[Scene comparison data]
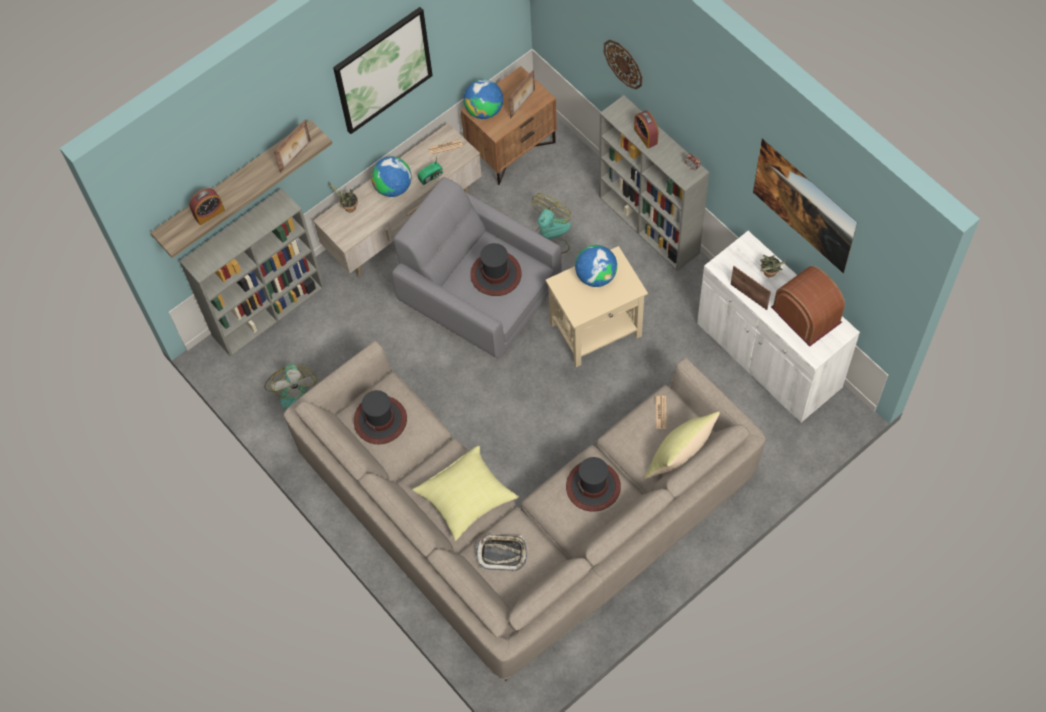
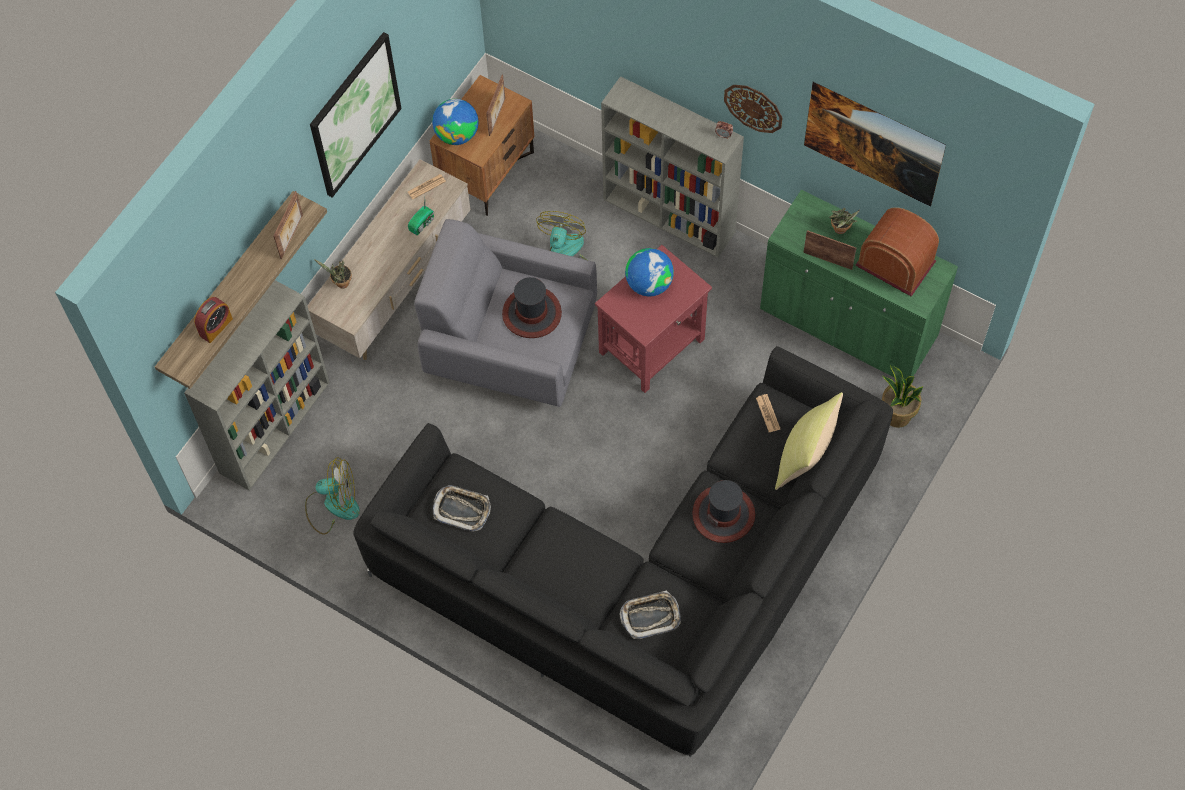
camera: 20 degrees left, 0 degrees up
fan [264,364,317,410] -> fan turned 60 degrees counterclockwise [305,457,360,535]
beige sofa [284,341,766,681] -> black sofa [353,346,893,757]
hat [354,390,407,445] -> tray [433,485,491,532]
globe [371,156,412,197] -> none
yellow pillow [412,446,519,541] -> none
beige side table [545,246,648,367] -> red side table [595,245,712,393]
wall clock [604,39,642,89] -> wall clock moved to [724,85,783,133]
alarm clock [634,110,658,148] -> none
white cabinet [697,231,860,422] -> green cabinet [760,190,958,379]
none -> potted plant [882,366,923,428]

Work required
Your answer must consist solely of the lines from the one containing "white cabinet [697,231,860,422]" through the last line of the entries, reproduced exactly.

Task output
white cabinet [697,231,860,422] -> green cabinet [760,190,958,379]
none -> potted plant [882,366,923,428]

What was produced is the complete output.